Of course, a lot of the reason the standard got watered down was, as someone else, not the writers, but the various iterations of the vets committee.
I keep hearing this "watered down" comment a lot in regard to the baseball HOF. Just to let everyone know though, since the beginning of major league baseball was first recognized back in the 1870's, through today, there have been a total of 22,534 players recognized as having played in the majors since 1876. Or 22,860 players if you choose to recognize the National Association that began play in 1871 as also being a major league. At least those are the numbers according to Baseball Reference, which I believe is a somewhat respected site for baseball info. Also, these totals apparently do include anyone that played just in the Negro Leagues now recognized as major leagues as well.
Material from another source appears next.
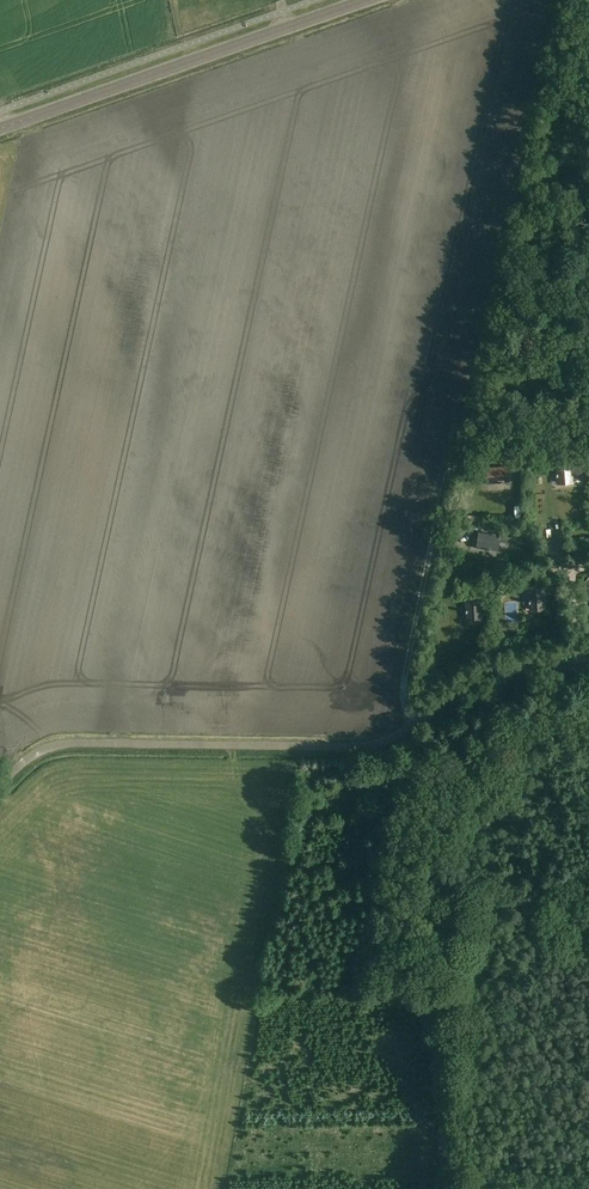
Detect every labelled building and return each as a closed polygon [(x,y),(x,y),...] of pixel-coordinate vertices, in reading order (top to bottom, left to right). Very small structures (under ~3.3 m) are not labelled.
[(583,475),(582,456),(572,457),(573,462),(557,462),(557,474),(559,474),(559,482),(567,482),(567,484),(573,483),(573,475),(583,475)] [(510,473),(509,467),(488,468),(489,484),(500,483),(500,481),(509,481),(508,473),(510,473)] [(512,533),(501,531),(501,535),(480,532),(477,548),(488,549),(489,548),(497,549),(498,541),(510,543),(512,533)] [(546,610),(544,588),(529,589),(530,600),(531,600),(532,609),(539,609),(539,610),(546,610)] [(483,619),(481,598),(466,599),(467,610),(468,610),(469,619),(477,618),(477,620),(483,619)] [(521,606),(513,605),(511,616),(519,618),(521,606)]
And according to the Cooperstown Baseball HOF site, there are now a total of 340 electees to the HOF, of which only 268 were actually former major league players.

268/22,534 = 1.189314%

So roughly speaking, only a little over 1% of all the major league ball players of all time have made it into the HOF. If you wanted to keep that percentage to no more that 1.0% ever, that would mean cutting 42 current HOF electees from the list.

Or to look at it another way.

2022 - 1876 = 146 years

268 HOF players / 146 years = 1.8356 HOF players elected on average per year that MLB has existed since 1876.

If instead you felt there should be no more than say 1-1/2 HOF level players for each year we've had MLB in existence, that would mean there should only be 219 (146 X 1.5) current MLB players in the HOF, and we should be cutting 49 current HOF electees from the list.

So, for those who think/believe the HOF has been watered down, what percentage of MLB players overall, or number of MLB players per year, should be included in baseball's HOF so it isn't watered down? Just the top 1.0%, or maybe the top 0.5%? Or maybe the number of HOFers should be limited to no more than 1.5, or even just 1, per year that MLB has been around?